Hello there friends.
I have noticed when I was at the vets office that there are so many dogs diagnosed with inflammatory bowel disease.
I don’t know why, but I was wondering, is it possible that this is so common disease in dogs?
So, I wanted to start this subject for everyone – just to learn some new things about this, and maybe, someone with experience can tell us more about this disease.
So, it would be nice to share experience how to treat dogs with inflammatory bowel disease.
Tell us your experience, tell us what do you think…
It would be nice to help a lot of dog owners who have this problem :)
It is nice that you start this discussion. I have to say that I've noticed this as well.
My friends also are calling me very often, telling me that their dogs were diagnosed with IBD.
Usually, they don’t know how to treat it, but this is so nice, now we can share our experience :) and all other pet lovers can use our advice :)
First, if you notice that your dog has diarrhea or vomiting, that is the first sign that you need to visit the vet. After visiting him, you need to find out what is the best way to treat it. Usually, vet will prescribe some medications, and some combination that works for each animal. It is very important that during this healing process, you need to be in touch with your vet constantly.
Hi you two,
I’m not so sure that this is a common thing. I mean, I haven’t heard a lot of people having to deal with IBD. It’s a pretty hard disease to recognize, you know. Your vet will almost always tell you that your dog “could have” IBD, and that he will know for sure after he runs some tests. The causes of IBD are unknown, by the way. So the change in diet (must be something your dog digests easy) combined with medications given to you by the vet are the treatment. This shows results in a matter of days, and IBD is not too dangerous since it can be kept under control.
Hello. Well, I don’t think that this is common thing as well. Maybe you just run in to some people who have pets with this problem. It happens very often, that is true, but it is not common. About the treatment, I can’t tell you some new philosophy how to treat it. It can’t be that hard, especially when you know that you need to change diet program for your dog. This is the best cure for IBD, sometimes it is the best. Don’t think twice is it good to change your dog’s menu plan – do it. It will work!
I didn’t hear a lot about IBD either. So I share your opinion Rubylock, I don’t think that it’s so common.
And here is what I have to say to all owners of dogs with IBD:
The good thing is that this is one of those diseases which are not dangerous for your dog’s life. It gets hard to recognize it in your dog, that’s true, but once you do know that IBD is what your dog has, it is possible to treat it.
You will need to visit your vet for this, because first, he needs to do some tests to check if your dog has IBD.
Then, he needs to choose the right medications for him because they are not the same for every dog. Combine those medications with a proper diet and your dog will be fine.

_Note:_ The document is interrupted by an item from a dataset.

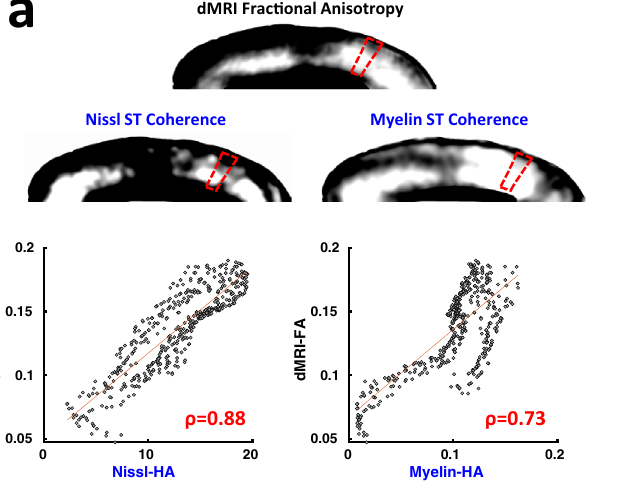
parameter maps and MRI at 75 μ m resolution. The red trapezoids indicate a columnar parcel example. The bottom row shows representative pixelwise scatter plots of the co-registered data within the sample parcel of cortex, and Pearson correlation ( ρ ) coef fi cients between histological variables and MRI variables. ST structure tensor. Source data are provided as a source sata fi le.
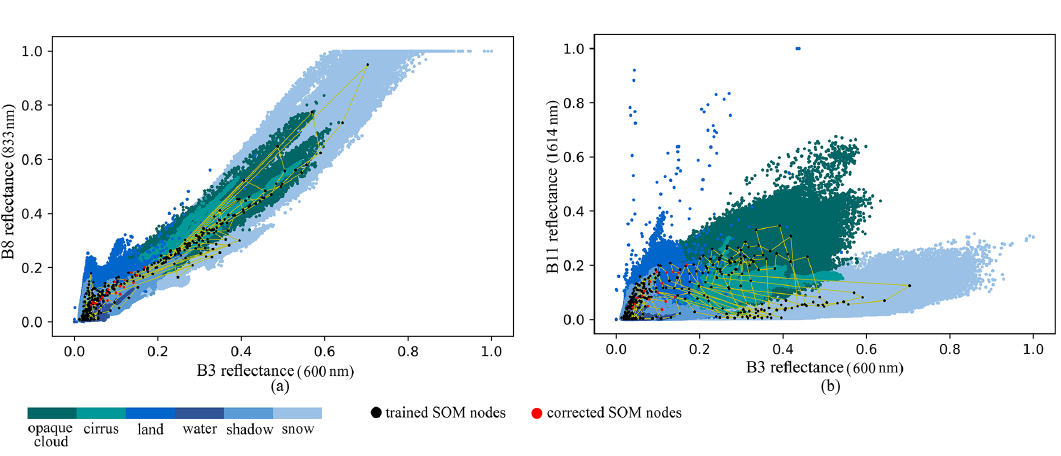
Figure 7. Scatterplots of the six classes of the training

Hi! I heard a lot about IBD and I have a lot of friends who have dogs with this disease (for someone to be my friend he has to have a dog). So I could say that it’s a common thing, if you ask me. How do you treat it? Just like everyone else told you, it’s that simple. You will need to monitor your dog’s condition constantly because it’s probably going to change and then you might have to change his diet and/or his medications. Inform your vet about any changes which you want to make on your own. If he gets the right setup of diet and medications, the dog with IBD should be fine.
I know nothing about IBD. I saw your post and I was intrigued by it so I researched a bit and I phoned a few friends.
Apparently, I’m not the only one who knows nothing about it. I mean, I do now. It appears to happen more often to a bit older dogs than to younger ones.
Not easy to diagnose at all: you can never be sure until you treat it right. If you treat it right, if you notice that your dog is getting better, then you know that it’s IBD.
Basically, a good diet plus medications prescribed by your vet seem to be the best treatment for IBD, but also the only one that shows results.
Dear Olivia, I share your opinion as well.
I could swear that this is common, because after I posted this topic, I was talking with my friends as well, and they told me that this is not common at all.
But, I was wondering why everyone near me are talking about it?
That was the main reason why I was curious about this issue.
I am really glad that you are telling us about your experiences, your thoughts.
Is there any difference between diagnoses of inflammatory bowel disease?
Or, they are the same?
I still have a lot of questions :)
I want to help you, if I can of course.
All the treatments for this disease will try to decrease inflammation in the intestines. Some of them will aim directly to the immune system, some will be slow, but they will work. Also, sometimes you need to limit some ingredients that are irritating your pet’s digestive system as well.
You need to be aware that none of these treatments will permanently cure your dog, but it will help manage the problem. You should also remember that medications that work directly on your pet’s immune system are helpful.